## Required work
Check each line of the listing for the word "voor" and give only the number of lines that have it.

## Data to use
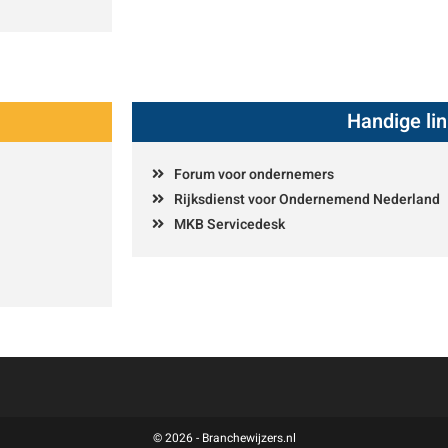
Handige li
Forum voor ondernemers
Rijksdienst voor Ondernemend Nederland
MKB Servicedesk
© 2026 - Branchewijzers.nl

## Your response
2